◆ Task description: Would you please transcribe the entire listing exactly?

______

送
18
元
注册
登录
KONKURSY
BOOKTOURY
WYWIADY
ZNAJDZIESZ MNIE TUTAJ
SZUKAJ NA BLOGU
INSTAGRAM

______

◆ Solution:
送
18
元
注册
登录
KONKURSY
BOOKTOURY
WYWIADY
ZNAJDZIESZ MNIE TUTAJ
SZUKAJ NA BLOGU
INSTAGRAM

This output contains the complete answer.